Sure, we can go to a wine tasting and act fancy as we mull over how a certain Zinfandel complements a creamy sheep’s milk cheese from France and differs from the floral essence of a semi-dry German Riesling. But that’s not how many of us define a rockin’ Friday night. Still, wouldn’t it be nice if a boozy night out could go hand-in-hand with an informed discussion about history, literature, and science? Three new books on wine, cocktails, and beer provide us with this opportunity. (Just try not to gloat when you kill it at pub trivia.)
The Curious World of Wine: Facts, Legends, and Lore About the Drink We Love So Much
By Richard Vine, Ph.D.
There are plenty of books out there that speak to flavors, boldness, food pairings, and rankings. Vine’s book, however, is a collection of historical facts and legends that provides the perfect combination of trivia and gossip. Did you know that toasting was originally done to exchange a splash of wine into each other’s cup to ensure that neither party was being poisoned? Or that John Hancock was a wine smuggler, and Thomas Jefferson was so obsessed with wine that he nearly went bankrupt trying to produce it? Oh those wild and crazy founding fathers! You’ll also learn the history behind those drinking terms we all use but have no idea what they mean such as “off the wagon” and “three sheets to the wind.”
To Have and Have Another: A Hemingway Cocktail Companion
By Philip Greene
Ernest Hemingway is one of everyone’s favorite legendary drunks. Despite his alcoholism, he managed to live a life many envy — traveling the world, writing great books, and partying it up with the likes of the Fitzgeralds and Spencer Tracy. Philip Greene, founder of the Museum of the American Cocktail and a cocktail historian (who even knew there was such a thing?), couples the recipes of Hemingway’s favorite drinks with discussions of the books in which they appear and the Hemingway legends behind them. There are more than 50 cocktails in To Have with a related Hemingway story. All are a lot more interesting and impressive than your “legendary night” of tequila shots and beer pong you keep telling dates about.

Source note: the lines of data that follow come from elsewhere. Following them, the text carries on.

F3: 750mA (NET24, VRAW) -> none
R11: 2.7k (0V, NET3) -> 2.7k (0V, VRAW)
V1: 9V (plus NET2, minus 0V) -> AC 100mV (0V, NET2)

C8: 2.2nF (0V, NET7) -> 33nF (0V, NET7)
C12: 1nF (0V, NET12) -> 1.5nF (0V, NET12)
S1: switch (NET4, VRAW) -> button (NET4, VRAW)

The Naked Brewer: Fearless Homebrewing Tips, Tricks & Rule-Breaking Recipes
By Christina Perozzi and Hallie Beaune
Gone are the days when your only choices for beer at a bar are Bud Light, Coors, and Corona. Practically any watering hole you walk into has at least a few craft-beer options. In case you missed it, craft beer is way hip. If you’ve already spent hours discussing with your friends the pros and cons of ale versus lager, then it’s time for you to step it up and fully embrace your inner hipster — start brewing your own! Perozzi and Beaune are here to teach you how to successfully create a stout to rival Guinness or a hefeweizen that surpasses Hoegaarden. The authors tell you exactly where to buy the equipment, what all those complicated brewing words mean, and comparable beers on the market so you can make sure your concoction tastes good. The recipes are even divided by month so you can impress guests with your thoughtful pairing of Cranberry Belgian Ale with Thanksgiving dinner.